▶ [DATA SUPPLIED]:
────────────────────────────────────────
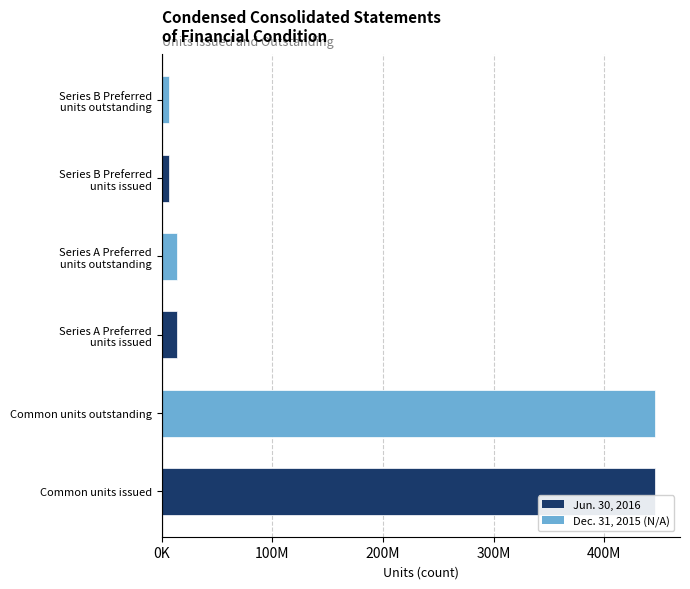

Does the chart contain any negative values?

No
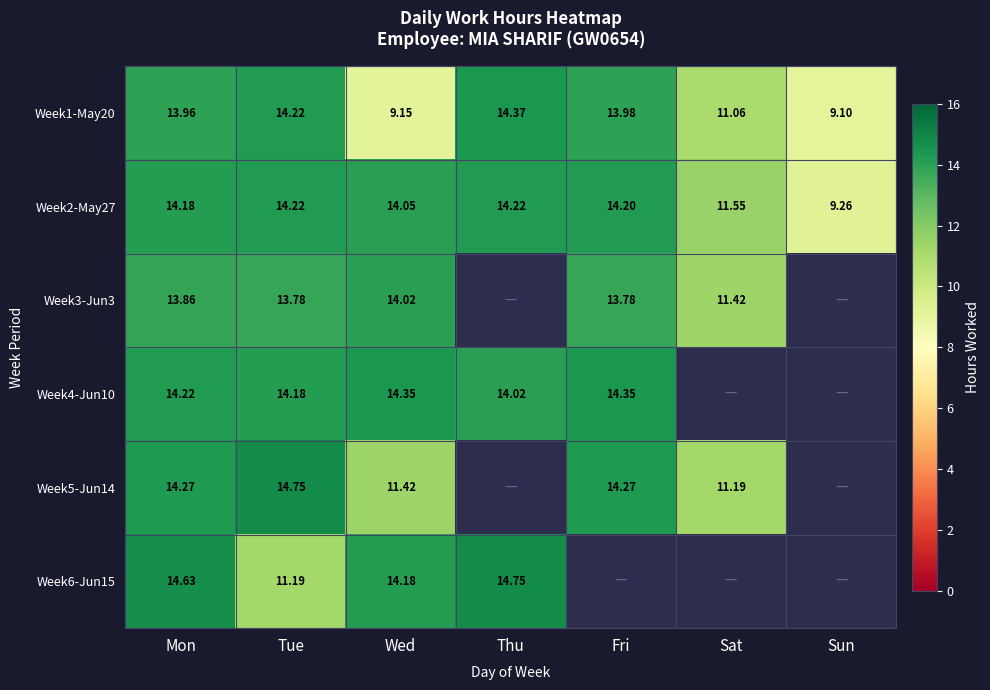

Which has a higher value, Tue or Fri?

Tue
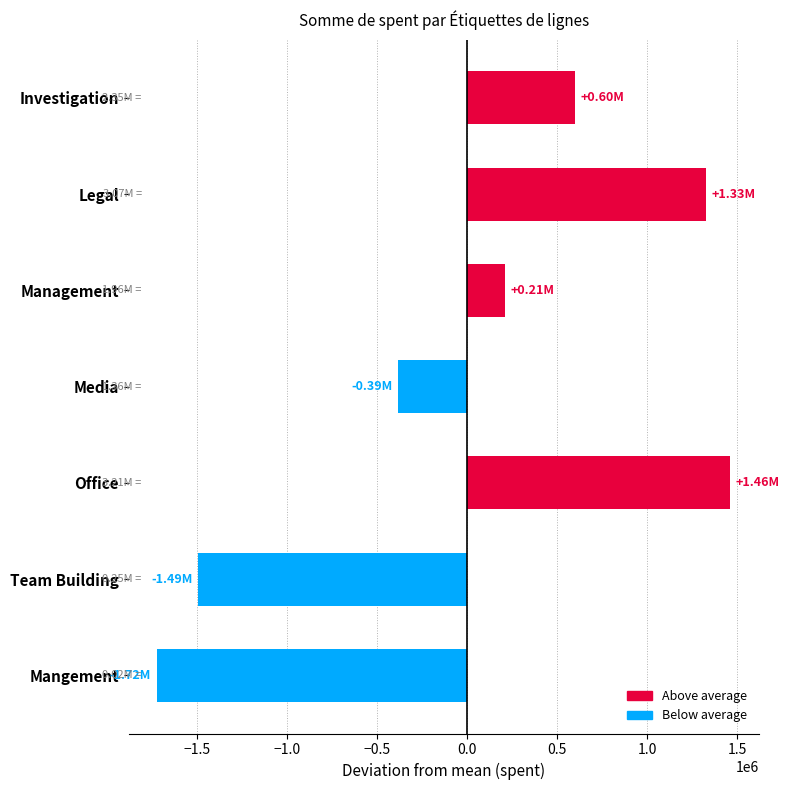

What is the label of the 5th bar from the top?

Office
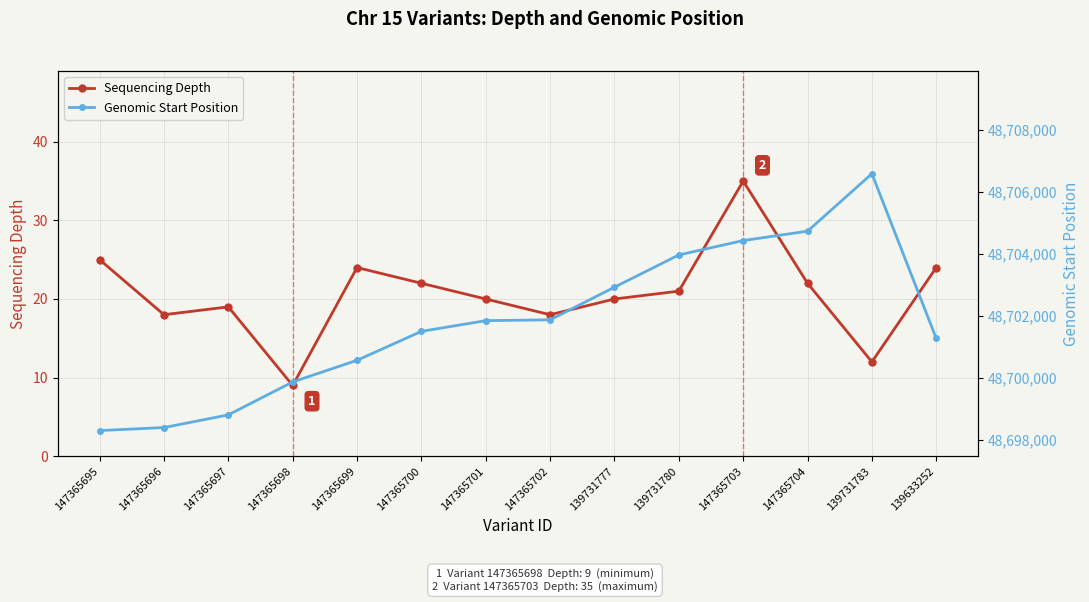

What is the difference between the highest and lowest values at 147365704?

48704709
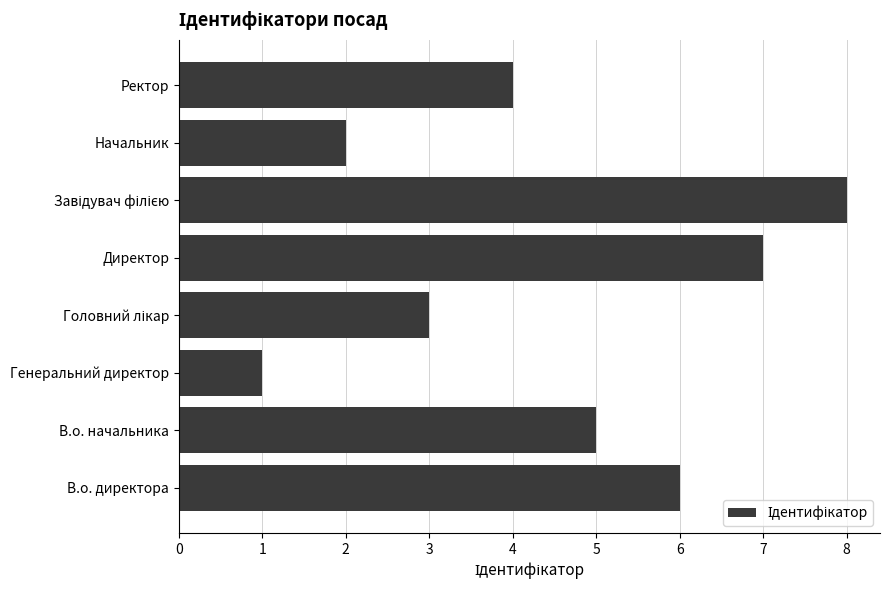

What value does the data have at Директор?

7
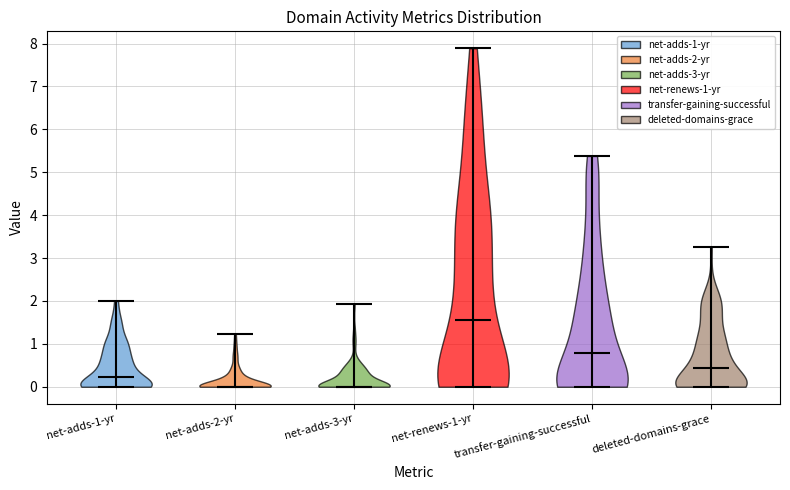

Reading left to right, read every violin against the y-axis: where its median line is, and the lowest and highest points it reaches. The values are not printed on the chart, so give them approximately, as read against the axis.

net-adds-1-yr: median line 0.2, lowest point 0.0, highest point 2.0
net-adds-2-yr: median line 0.0, lowest point 0.0, highest point 1.2
net-adds-3-yr: median line 0.0, lowest point 0.0, highest point 1.9
net-renews-1-yr: median line 1.6, lowest point 0.0, highest point 7.9
transfer-gaining-successful: median line 0.8, lowest point 0.0, highest point 5.4
deleted-domains-grace: median line 0.4, lowest point 0.0, highest point 3.3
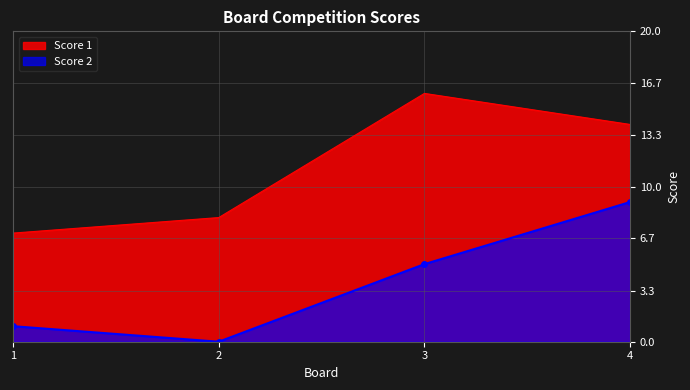

At which category is the sum across all series the highest?

4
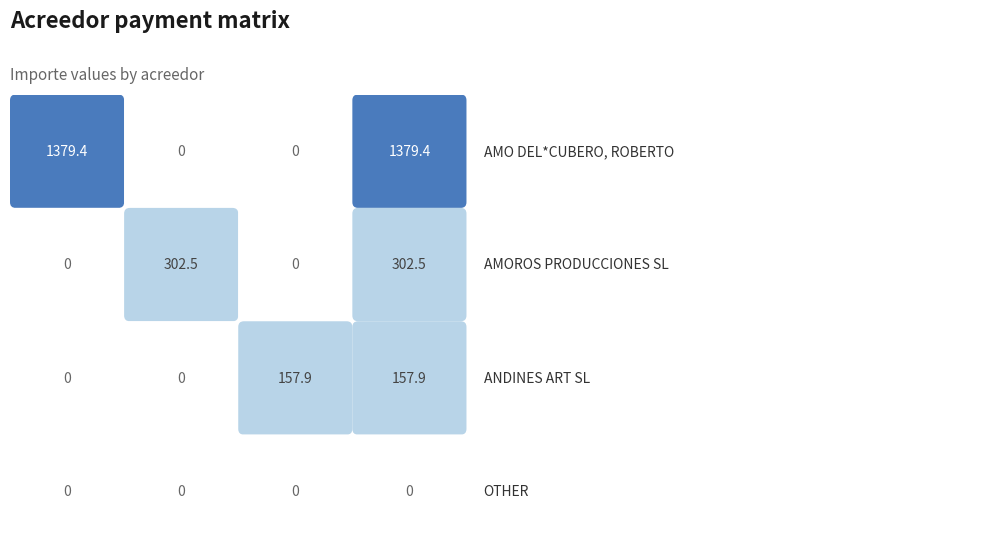

Is it true that AMOROS PRODUCCIONES SL equals -125.1 at ANDINES ART SL?

False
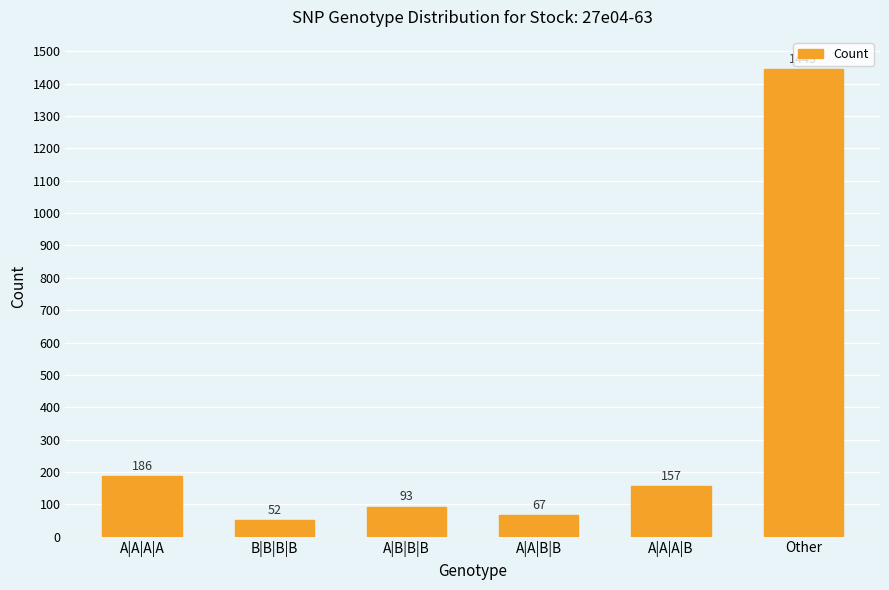

Reading right to left, list all the values displayed in this chart.

Other=1445	A|A|A|B=157	A|A|B|B=67	A|B|B|B=93	B|B|B|B=52	A|A|A|A=186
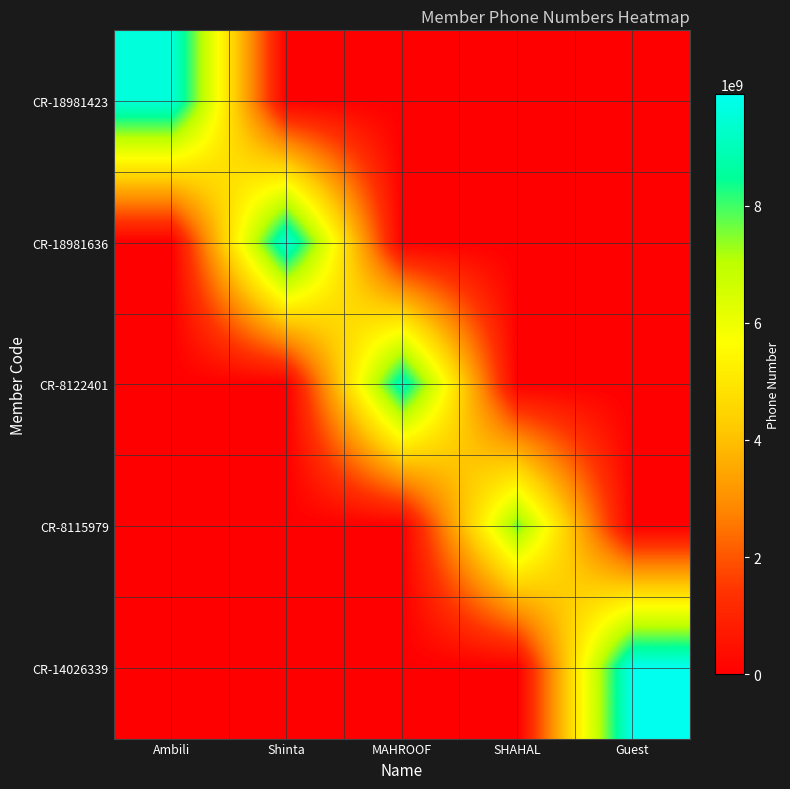

At which category is the sum across all series the highest?

Guest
────────────────────────────────────────
▶ [DIRECTIONS FOR THIS TASK]:
Count the lines in the items above that contain the string "lowest", matching case exactly, and give only the number.

▶ [SOLUTION FOR THIS EXERCISE]:
8